■ **Quoted passage**
○ ○ ○

Taibbi has authored several books, including The Great Derangement (2009); Griftopia (2010); The Divide (2014); Insane Clown President (2017); I Can't Breathe (2017); and Hate Inc. (2019).
Taibbi is known for his brazen style, having branded Goldman Sachs a "vampire squid" in a 2009 article.[7][8] His work often has drawn comparisons to the gonzo journalism of writer Hunter S. Thompson, who also covered politics for Rolling Stone.[1][9][10][11][12]
Matt Taibbi was born in 1970 in New Brunswick, New Jersey.[2] Taibbi's father, Mike Taibbi, is an NBC television reporter of mixed Filipino and Native Hawaiian descent[13] who was adopted by an Italian-American couple.[14] According to Taibbi, his surname is a Sicilian name of Lebanese origin; however, Taibbi is neither of Sicilian nor Lebanese descent because his father was adopted.[13][15][16] Taibbi is also of Irish descent through his mother.[17]
He grew up in the Boston suburbs and attended Concord Academy in Concord, Massachusetts. He attended New York University, but transferred after his freshman year to Bard College in Annandale-on-Hudson, New York and graduated in 1992.[1][2][18][19] He also spent a year abroad studying[1] at Leningrad State Polytechnic Institute in Saint Petersburg, Russia.

○ ○ ○

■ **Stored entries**
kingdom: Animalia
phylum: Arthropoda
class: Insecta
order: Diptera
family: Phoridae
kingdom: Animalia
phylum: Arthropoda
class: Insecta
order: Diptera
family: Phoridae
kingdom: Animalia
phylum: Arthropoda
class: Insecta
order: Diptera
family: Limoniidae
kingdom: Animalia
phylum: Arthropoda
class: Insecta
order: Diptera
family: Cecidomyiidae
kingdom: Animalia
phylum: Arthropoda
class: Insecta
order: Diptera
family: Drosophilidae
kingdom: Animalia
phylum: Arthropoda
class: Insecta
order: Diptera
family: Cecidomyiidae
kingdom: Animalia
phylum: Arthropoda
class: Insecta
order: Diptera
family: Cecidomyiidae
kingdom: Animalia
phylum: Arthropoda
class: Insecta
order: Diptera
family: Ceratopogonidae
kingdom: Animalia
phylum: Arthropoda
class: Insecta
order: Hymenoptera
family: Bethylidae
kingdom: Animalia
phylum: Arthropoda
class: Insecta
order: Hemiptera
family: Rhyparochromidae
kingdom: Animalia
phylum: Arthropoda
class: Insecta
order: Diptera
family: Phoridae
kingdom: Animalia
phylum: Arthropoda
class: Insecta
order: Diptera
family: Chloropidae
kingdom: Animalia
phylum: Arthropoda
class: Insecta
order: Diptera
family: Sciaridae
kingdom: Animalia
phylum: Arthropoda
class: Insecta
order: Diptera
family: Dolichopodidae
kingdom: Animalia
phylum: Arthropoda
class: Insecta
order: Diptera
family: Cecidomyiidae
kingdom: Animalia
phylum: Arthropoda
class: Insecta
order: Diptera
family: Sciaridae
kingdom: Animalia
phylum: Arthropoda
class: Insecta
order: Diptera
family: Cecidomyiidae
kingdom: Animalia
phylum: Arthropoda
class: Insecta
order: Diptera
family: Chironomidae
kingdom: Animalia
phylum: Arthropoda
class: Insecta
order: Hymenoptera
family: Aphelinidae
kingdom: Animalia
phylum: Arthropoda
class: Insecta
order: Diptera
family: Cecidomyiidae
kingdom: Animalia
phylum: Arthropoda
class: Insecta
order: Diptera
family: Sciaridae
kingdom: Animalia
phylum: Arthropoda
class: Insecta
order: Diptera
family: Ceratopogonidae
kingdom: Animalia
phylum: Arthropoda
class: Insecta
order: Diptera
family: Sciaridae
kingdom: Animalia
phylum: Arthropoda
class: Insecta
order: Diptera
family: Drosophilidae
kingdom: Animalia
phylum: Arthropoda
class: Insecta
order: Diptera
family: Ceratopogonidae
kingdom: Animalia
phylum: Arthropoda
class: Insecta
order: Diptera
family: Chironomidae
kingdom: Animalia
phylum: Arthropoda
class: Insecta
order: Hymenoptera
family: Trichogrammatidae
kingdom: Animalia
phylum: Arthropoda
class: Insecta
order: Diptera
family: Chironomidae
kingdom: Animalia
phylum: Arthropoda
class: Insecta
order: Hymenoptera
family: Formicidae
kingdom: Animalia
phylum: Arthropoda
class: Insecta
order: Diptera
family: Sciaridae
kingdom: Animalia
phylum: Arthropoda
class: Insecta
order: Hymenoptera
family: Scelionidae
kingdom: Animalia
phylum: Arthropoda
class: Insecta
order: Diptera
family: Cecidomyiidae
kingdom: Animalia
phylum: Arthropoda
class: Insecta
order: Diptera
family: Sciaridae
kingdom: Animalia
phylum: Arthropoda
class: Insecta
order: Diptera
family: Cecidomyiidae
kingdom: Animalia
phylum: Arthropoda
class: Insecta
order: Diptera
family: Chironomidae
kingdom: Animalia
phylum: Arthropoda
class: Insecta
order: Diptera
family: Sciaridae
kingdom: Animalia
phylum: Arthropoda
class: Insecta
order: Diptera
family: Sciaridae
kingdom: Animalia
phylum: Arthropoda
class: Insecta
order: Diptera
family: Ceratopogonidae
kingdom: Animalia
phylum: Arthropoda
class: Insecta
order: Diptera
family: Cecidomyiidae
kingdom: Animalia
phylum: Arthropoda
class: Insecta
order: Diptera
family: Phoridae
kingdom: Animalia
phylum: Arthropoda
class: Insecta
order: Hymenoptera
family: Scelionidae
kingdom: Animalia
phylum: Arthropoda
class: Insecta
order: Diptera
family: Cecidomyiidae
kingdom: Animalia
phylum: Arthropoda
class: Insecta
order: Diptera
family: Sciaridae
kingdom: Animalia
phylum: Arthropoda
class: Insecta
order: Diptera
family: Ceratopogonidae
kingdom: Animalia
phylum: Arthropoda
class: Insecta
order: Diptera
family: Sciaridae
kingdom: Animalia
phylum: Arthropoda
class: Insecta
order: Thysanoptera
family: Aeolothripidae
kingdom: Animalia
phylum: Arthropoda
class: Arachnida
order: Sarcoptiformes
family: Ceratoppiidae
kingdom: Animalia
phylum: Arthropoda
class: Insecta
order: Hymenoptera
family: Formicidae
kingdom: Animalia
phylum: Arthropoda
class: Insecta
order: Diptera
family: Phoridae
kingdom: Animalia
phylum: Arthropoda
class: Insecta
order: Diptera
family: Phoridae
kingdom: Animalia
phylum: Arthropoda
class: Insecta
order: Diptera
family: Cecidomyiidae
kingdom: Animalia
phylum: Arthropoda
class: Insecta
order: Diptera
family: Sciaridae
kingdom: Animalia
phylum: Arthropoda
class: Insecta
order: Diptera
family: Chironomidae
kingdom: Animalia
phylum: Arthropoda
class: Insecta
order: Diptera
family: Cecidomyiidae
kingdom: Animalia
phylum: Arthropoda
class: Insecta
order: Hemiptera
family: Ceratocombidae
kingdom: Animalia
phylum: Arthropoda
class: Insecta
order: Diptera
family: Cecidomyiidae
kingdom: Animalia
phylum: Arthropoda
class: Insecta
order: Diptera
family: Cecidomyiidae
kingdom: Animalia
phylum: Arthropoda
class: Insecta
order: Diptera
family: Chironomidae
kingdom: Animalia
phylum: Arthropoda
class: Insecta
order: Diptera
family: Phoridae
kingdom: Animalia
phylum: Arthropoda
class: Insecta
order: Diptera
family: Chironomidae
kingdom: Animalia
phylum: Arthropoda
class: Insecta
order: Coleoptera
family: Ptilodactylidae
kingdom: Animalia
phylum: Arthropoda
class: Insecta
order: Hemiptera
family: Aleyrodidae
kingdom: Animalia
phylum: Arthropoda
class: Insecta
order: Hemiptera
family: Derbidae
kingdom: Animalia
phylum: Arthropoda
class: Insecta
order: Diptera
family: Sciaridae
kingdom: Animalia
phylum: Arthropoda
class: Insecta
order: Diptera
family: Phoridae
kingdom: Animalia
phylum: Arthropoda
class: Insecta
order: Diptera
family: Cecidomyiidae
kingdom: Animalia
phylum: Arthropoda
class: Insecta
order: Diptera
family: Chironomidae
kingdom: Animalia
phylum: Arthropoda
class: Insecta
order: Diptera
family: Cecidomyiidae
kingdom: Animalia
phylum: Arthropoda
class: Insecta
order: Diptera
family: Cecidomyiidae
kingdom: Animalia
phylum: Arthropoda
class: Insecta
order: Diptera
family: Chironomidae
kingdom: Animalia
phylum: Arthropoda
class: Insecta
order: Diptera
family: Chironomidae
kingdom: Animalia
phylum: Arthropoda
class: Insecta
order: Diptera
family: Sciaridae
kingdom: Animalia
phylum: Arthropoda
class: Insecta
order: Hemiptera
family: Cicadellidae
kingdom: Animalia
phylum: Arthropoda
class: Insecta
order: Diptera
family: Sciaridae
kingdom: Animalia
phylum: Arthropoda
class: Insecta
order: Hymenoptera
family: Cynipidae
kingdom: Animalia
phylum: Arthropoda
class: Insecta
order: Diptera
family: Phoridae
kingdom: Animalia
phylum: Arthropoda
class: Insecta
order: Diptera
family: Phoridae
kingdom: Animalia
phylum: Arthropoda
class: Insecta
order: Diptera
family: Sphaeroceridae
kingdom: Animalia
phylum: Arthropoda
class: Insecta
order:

○ ○ ○

■ **Given problem**
Please quote the passage about Matt Taibbi in full, word for word. These lines were taken from a separate source.

■ **Output of the exercise**
Taibbi has authored several books, including The Great Derangement (2009); Griftopia (2010); The Divide (2014); Insane Clown President (2017); I Can't Breathe (2017); and Hate Inc. (2019).
Taibbi is known for his brazen style, having branded Goldman Sachs a "vampire squid" in a 2009 article.[7][8] His work often has drawn comparisons to the gonzo journalism of writer Hunter S. Thompson, who also covered politics for Rolling Stone.[1][9][10][11][12]
Matt Taibbi was born in 1970 in New Brunswick, New Jersey.[2] Taibbi's father, Mike Taibbi, is an NBC television reporter of mixed Filipino and Native Hawaiian descent[13] who was adopted by an Italian-American couple.[14] According to Taibbi, his surname is a Sicilian name of Lebanese origin; however, Taibbi is neither of Sicilian nor Lebanese descent because his father was adopted.[13][15][16] Taibbi is also of Irish descent through his mother.[17]
He grew up in the Boston suburbs and attended Concord Academy in Concord, Massachusetts. He attended New York University, but transferred after his freshman year to Bard College in Annandale-on-Hudson, New York and graduated in 1992.[1][2][18][19] He also spent a year abroad studying[1] at Leningrad State Polytechnic Institute in Saint Petersburg, Russia.